Do people with lower incomes need estate planning?

The term "estate planning" may bring images of grandeur to your mind: families with mansions, gleaming cars and assets galore. Estate planning can certainly make sense for these families, but it can also be important if you earn $50,000 a year or even less.

One or the most crucial reason for this is children. After all, you want to ensure that your children are taken care of properly should something happen to you. An estate plan allows you freedom from the fears of what may happen to your children should something happen to you.


One of the most important decisions parents of minor children make when estate planning is who will serve as guardian.

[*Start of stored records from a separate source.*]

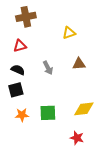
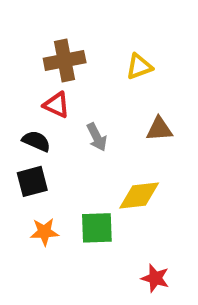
brown cross: (26, 17) -> (65, 60), moved
red triangle: (20, 46) -> (56, 105), moved, turned 40
yellow diamond: (84, 109) -> (139, 196), moved

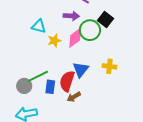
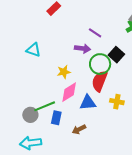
cyan triangle: (39, 26) -> (33, 50), moved
pink diamond: (75, 38) -> (69, 92), moved
blue triangle: (81, 70) -> (88, 103), turned 42
red semicircle: (67, 81) -> (100, 81), moved

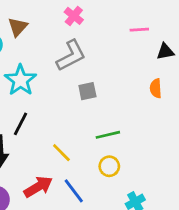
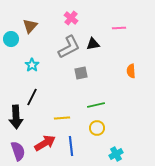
black triangle: (165, 52) -> (93, 44), moved
cyan star: (20, 80) -> (32, 65), size x0.6
yellow line: (61, 153) -> (62, 118), turned -49
blue line: (74, 191) -> (71, 146), turned 30

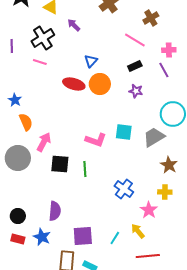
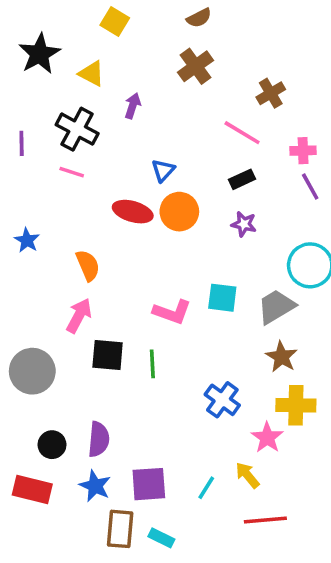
purple arrow: (74, 25) -> (133, 106), turned 64
black cross: (43, 38) -> (77, 129), turned -30
purple line: (164, 70) -> (310, 186), moved
orange semicircle: (26, 122) -> (88, 265), moved
gray circle: (18, 158) -> (32, 371), moved
brown star: (169, 165) -> (282, 357), moved
yellow cross: (165, 192) -> (296, 405), size x1.5
black circle: (18, 216) -> (52, 445), moved
blue star: (42, 237) -> (95, 486), moved
red rectangle: (18, 239) -> (32, 489), size x1.5

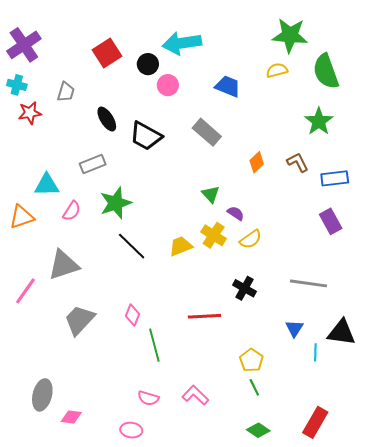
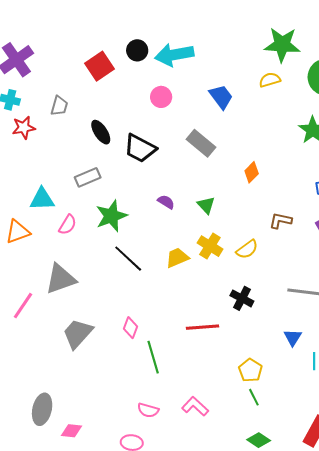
black circle: (148, 64) -> (137, 50), moved
blue trapezoid: (228, 86) -> (221, 97), turned 32
brown L-shape: (298, 162) -> (280, 221), moved, turned -50
purple semicircle: (236, 213) -> (166, 202), moved

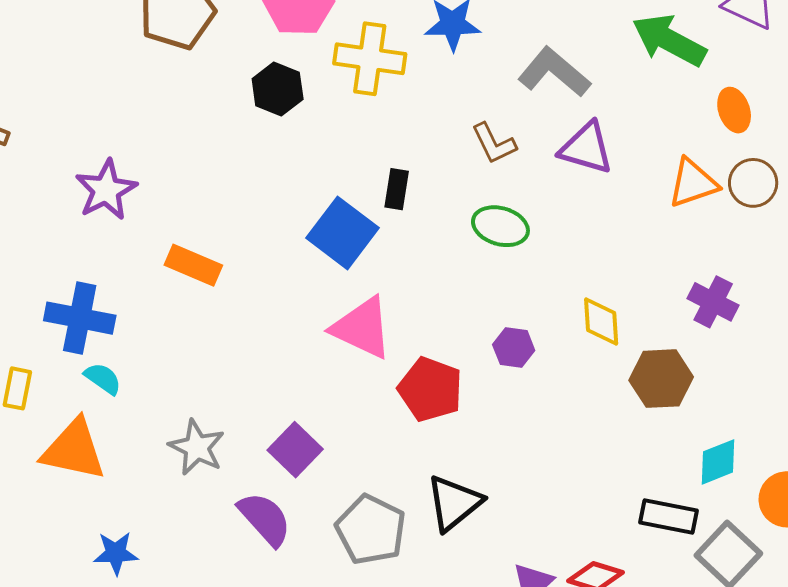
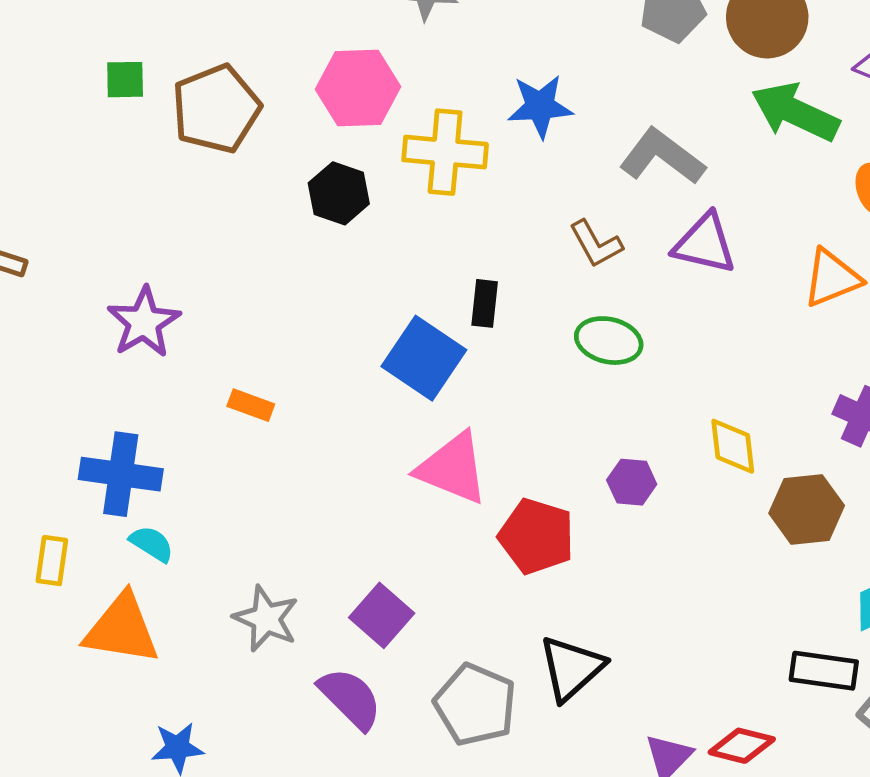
orange rectangle: (193, 265) -> (251, 405), size x0.7

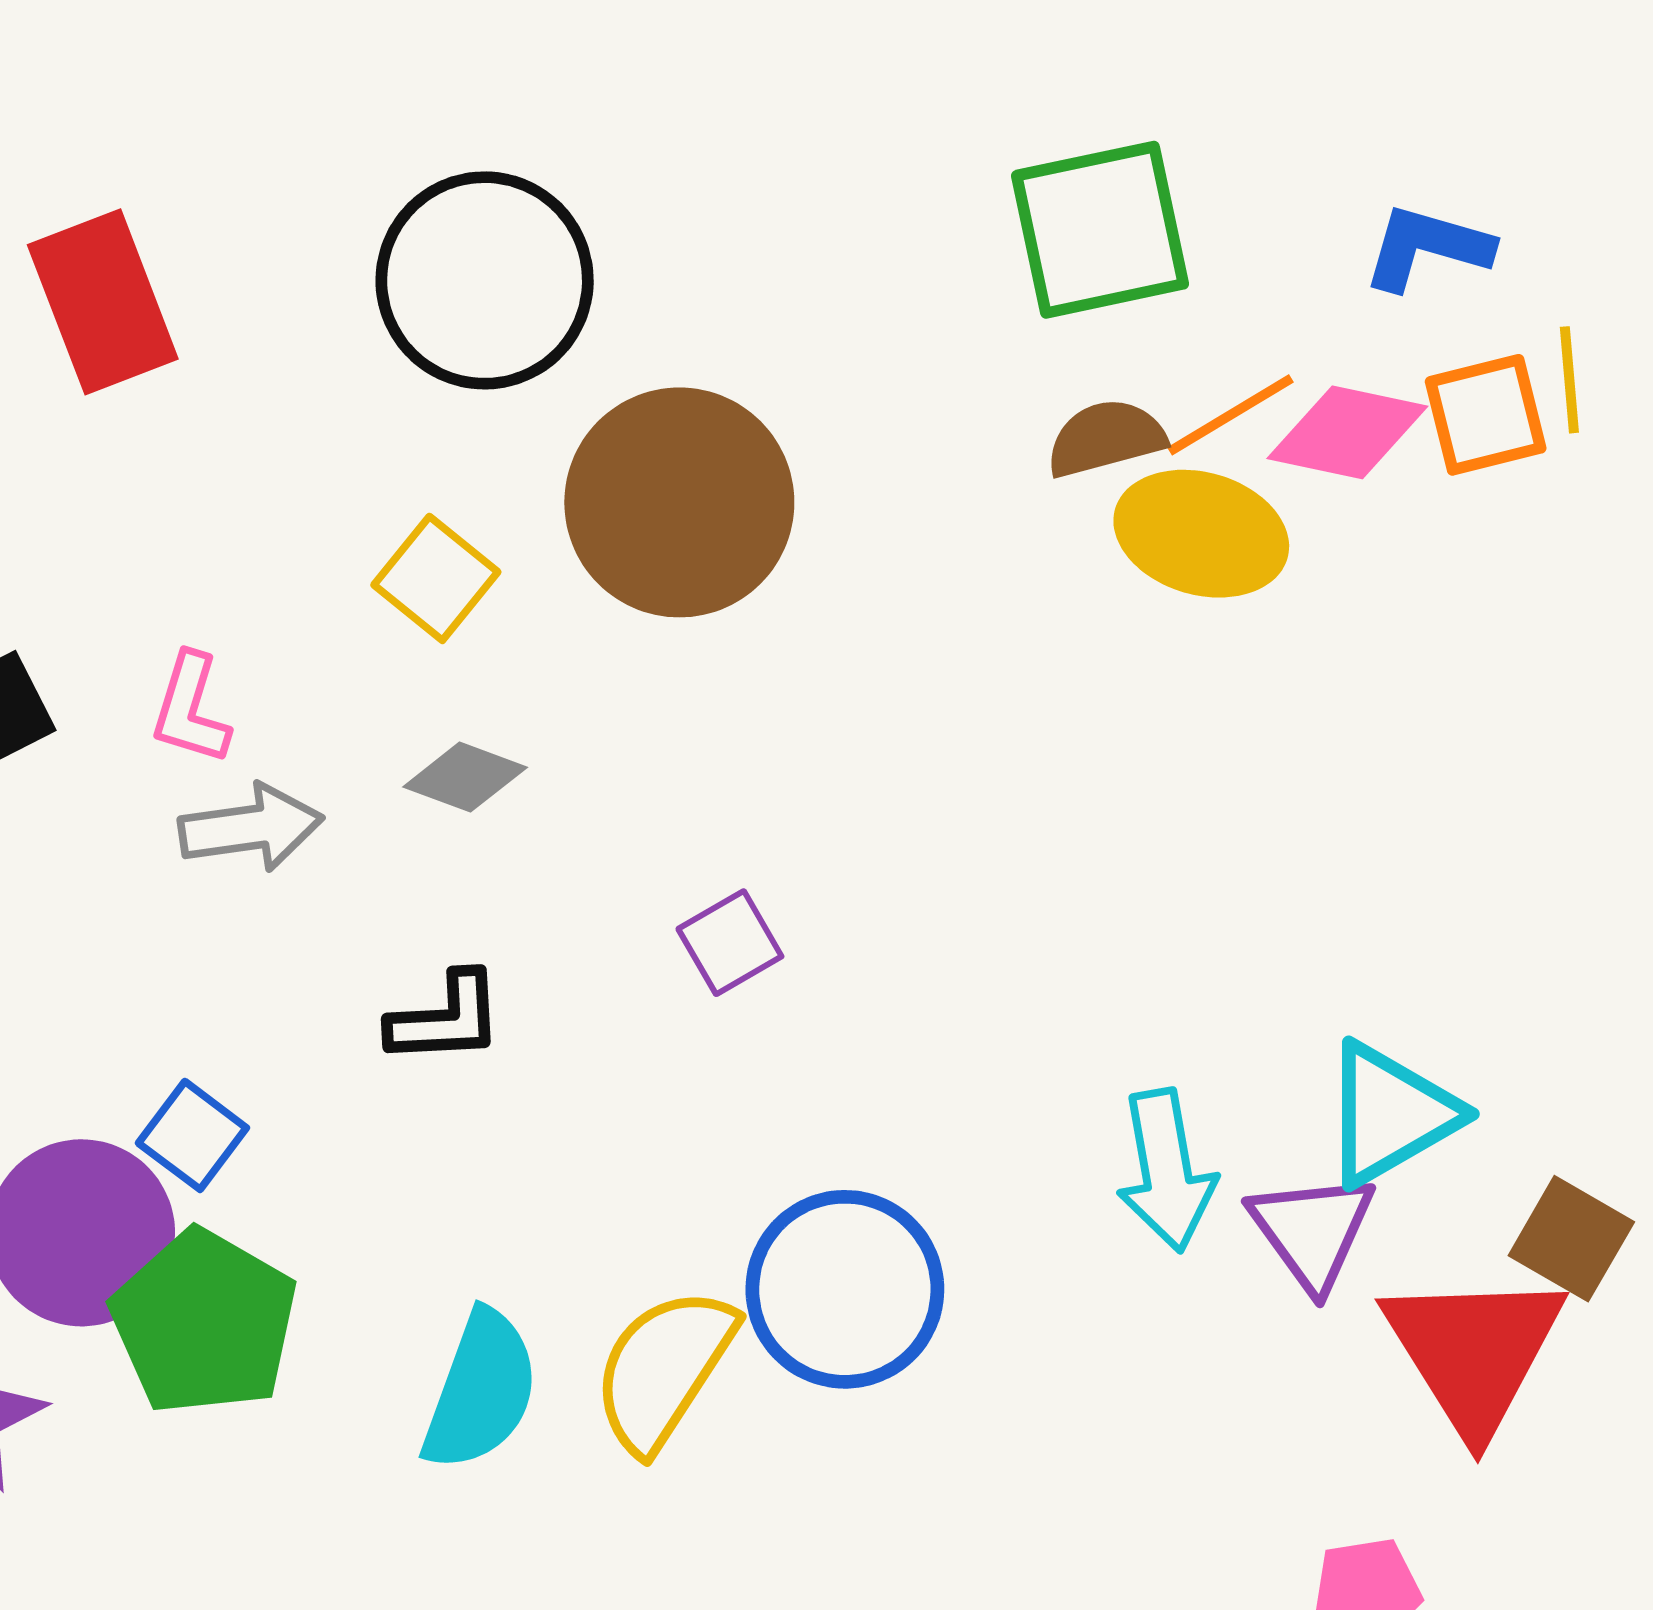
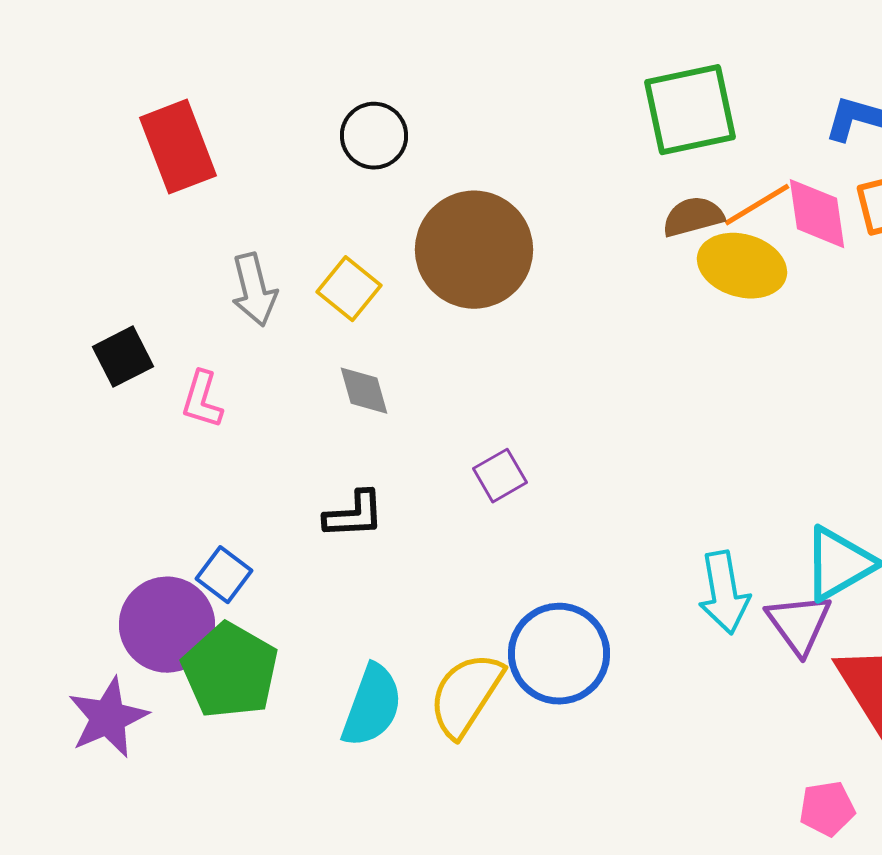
black circle: (485, 280) -> (374, 136), size x0.6
pink diamond: (1347, 432) -> (817, 214), turned 70
pink L-shape: (190, 709) -> (202, 400), moved
gray diamond: (465, 777) -> (364, 391), turned 54
gray arrow: (251, 828) -> (254, 290), moved, turned 84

Skip this step, and you risk your children going to a relative or person you do not approve of. Considerations to keep in mind for a potential guardian include:

  • Parenting skills
  • Age
  • Living situation and where the guardian lives
  • Marital status
  • Religious, moral, political and cultural beliefs
  • Willingness to serve

Of course, many of the above factors can change over time. For example, the guardian you chose may have moved across the country away from the rest of the family or married someone with values you do not like. It is a good idea to revisit your choices every once in a while.

Financial arrangements

Another major consideration is finances. If you become incapacitated or die and your children go to live with someone else, how will that person afford to support them? In normal circumstances, it is unfair to ask someone to shoulder the responsibility entirely or even partly. In fact, you increase the chances of a potential guardian saying yes if you have financial arrangements at the ready.

Estate planning helps you explore your options. Might life insurance make sense? Could a trust? Planning in this vein might seem like overkill when you make $50,000 or less, but it is possible to set up adequate financial provisions and make sure to provide for your children even in the case of unexpected tragedy.